The extreme speeds of reentering satellites also produces “a shockwave that compresses nitrogen in the atmosphere and makes it react with oxygen, producing nitrogen oxides,” says McDowell. Nitrogen oxides, too, damage atmospheric ozone. Currently, 50% of the ozone depletion caused by satellite burn-ups and rocket launches comes from the effects of nitrogen oxides. The soot that rockets produce alters the atmosphere’s thermal balance too.
In some ways, high-altitude atmospheric pollution is nothing new. Every year, about 18,000 tons of meteorites vaporize in the mesosphere. Even 10 years from now, if all planned mega-constellations get developed, the quantity of natural space rock burning up during its fall to Earth will exceed the amount of incinerated space junk by a factor of five.
That, however, is no comfort to researchers like McDowell and Barker. Meteorites contain only trace amounts of aluminum, and their atmospheric disintegration is faster, meaning they produce less nitrogen oxide, says Barker.
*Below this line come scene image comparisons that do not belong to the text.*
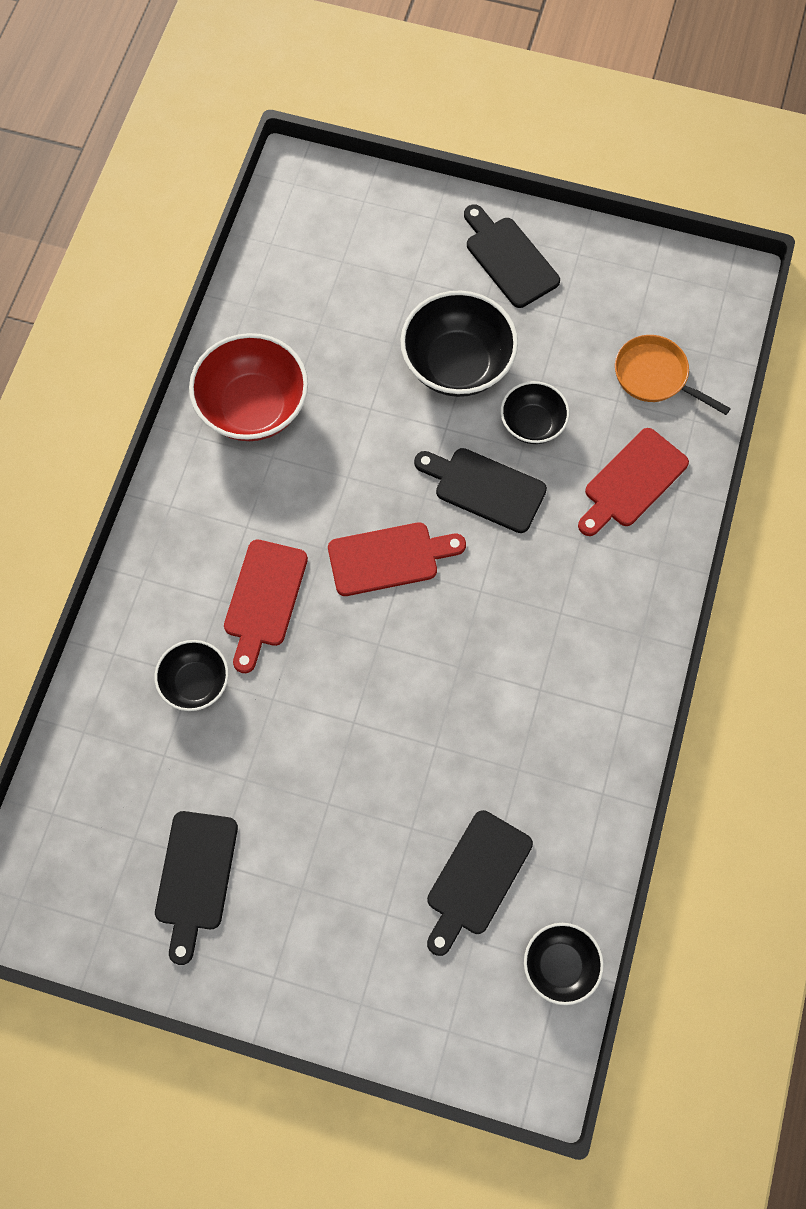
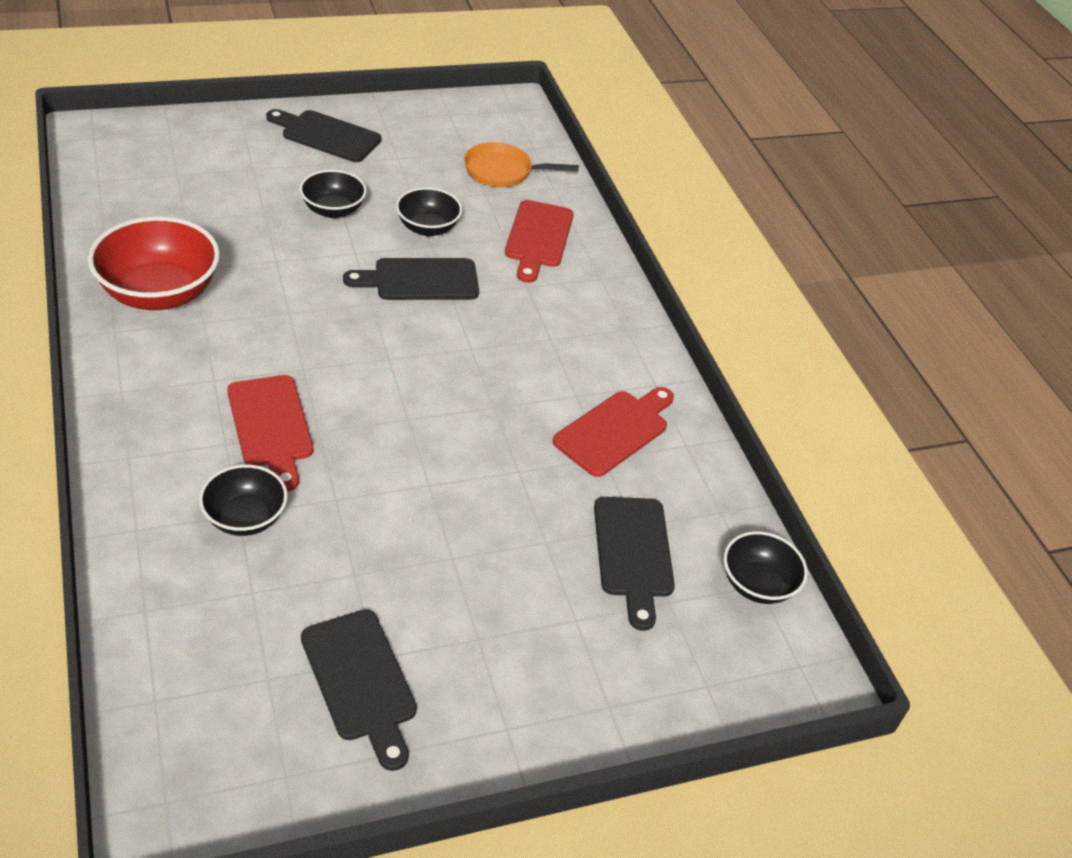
camera: 40 degrees left, 25 degrees down
(389, 558) = (371, 355): red cutting board -> red cutting board (615, 431)
(457, 364) = (333, 210): black bowl -> black bowl, size x0.58

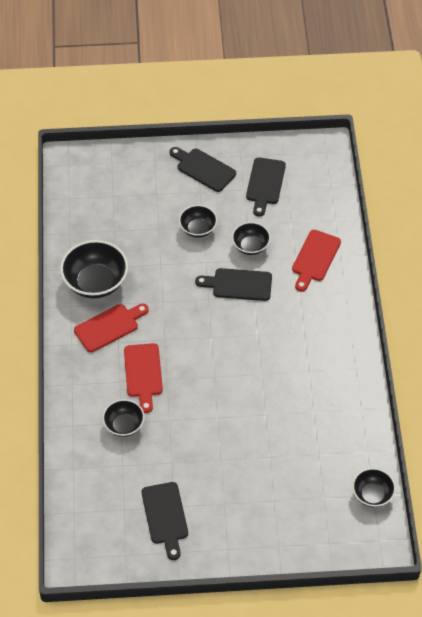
camera: 20 degrees right, 10 degrees up
(159, 293) = (95, 282): red bowl -> black bowl
(502, 171) = (306, 204): orange pan -> none
(615, 431) = (324, 396): red cutting board -> red cutting board (109, 327)
(633, 553) = (312, 469): black cutting board -> black cutting board (265, 184)

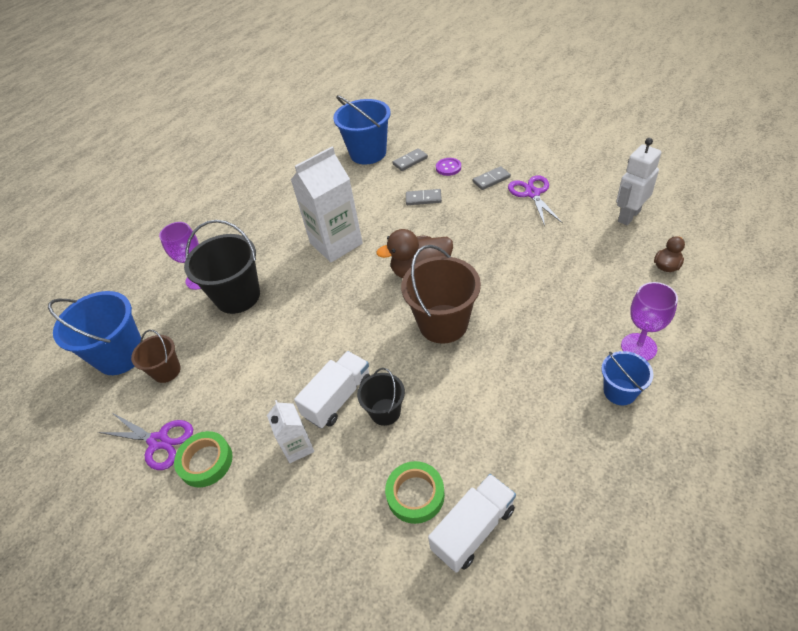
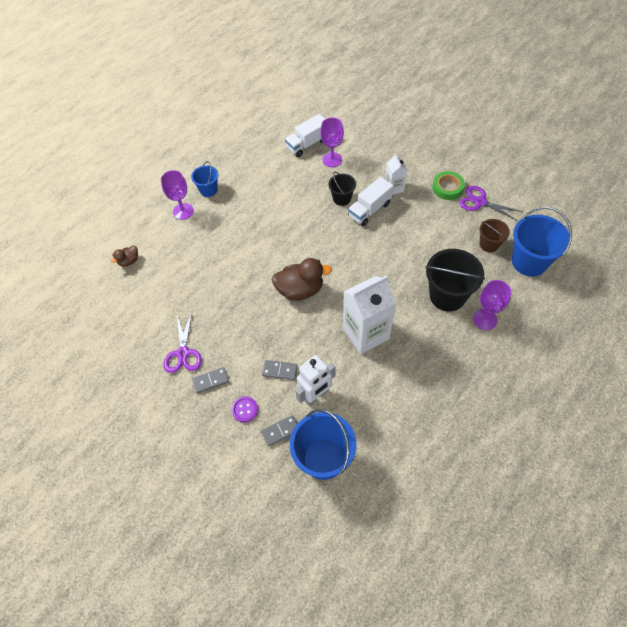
camera: 175 degrees left, 10 degrees up
(415, 494) = (332, 160): green tape -> purple goblet
(443, 323) = (294, 246): brown bucket -> none
(628, 216) = (123, 310): white robot -> white robot (316, 395)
“The amount of nitrogen oxides we’re getting [from satellite reentries and rocket launches] is already at the lower end of our yearly estimates of what the natural emissions of nitrogen oxides [from meteorites] are,” said Barker. “It’s certainly a concern, because we might soon be doing more to the atmosphere than naturally occurs.”
The annual amount of alumina from satellite reentries is also already approaching that arising from incinerated meteorites. Under current worse-case scenarios, the human-made contribution of this pollutant will be 10 times the amount from natural sources by 2040.
Impact on Earth?
What exactly does all this mean for life on Earth? At this stage, nobody’s certain. Studies focusing on various components of the air pollution cocktail from satellite and rocket activity are trickling in at a steady rate.
Barker says computer modeling puts the current contribution of the space industry to overall ozone depletion at a minuscule 0.1%. But how much this share will grow 10, 20, or 50 years from now, nobody knows. There are way too many uncertainties in this equation, including the size of the particles—which will affect how long they will take to sink—and the ratio of particles to gaseous by-products.
“We have to make a decision, as a society, whether we prioritize reducing space traffic or reducing emissions,” Barker says. “A lot of these increased reentry rates are because the global community is doing a really good job of cleaning up low-Earth-orbit space debris. But we really need to understand the environmental impact of those emissions so we can decide what is the best way for humanity to deal with all these objects in space.”
The disaster of 21st-century climate change was set in motion when humankind began burning fossil fuels in the mid-19th century. Similarly, it took 40 years for chlorofluorocarbons to eat a hole in Earth’s protective ozone layer. The contamination of Earth by so-called forever chemicals—per-and polyfluoroalkyl substances used in manufacturing nonstick coatings and firefighting foams—started in the 1950s. Researchers like McDowell are concerned the story may repeat yet again.
“Humanity’s activities in space have now gotten big enough that they are affecting the space environment in a similar way we have affected the oceans,” McDowell says. “The problem is that we’re making these changes without really understanding at what stage these changes will become concerning.”
Previous observation campaigns mostly analyzed the physical disintegration of reentering satellites. With the Cluster constellation, scientists hope to begin unraveling the chemical side of this elusive process. For researchers like Barker, that means finally getting data that could validate and further improve their models. The Cluster constellation will provide three more opportunities to fill the blanks in this environmental puzzle when the siblings of Salsa reenter in 2025 and 2026.
“The great thing with Cluster is that we have four satellites that are identical and that we know every detail about,” says Šilha. “It’s a scientist’s dream, because we can repeat the experiment and learn from every previous campaign.”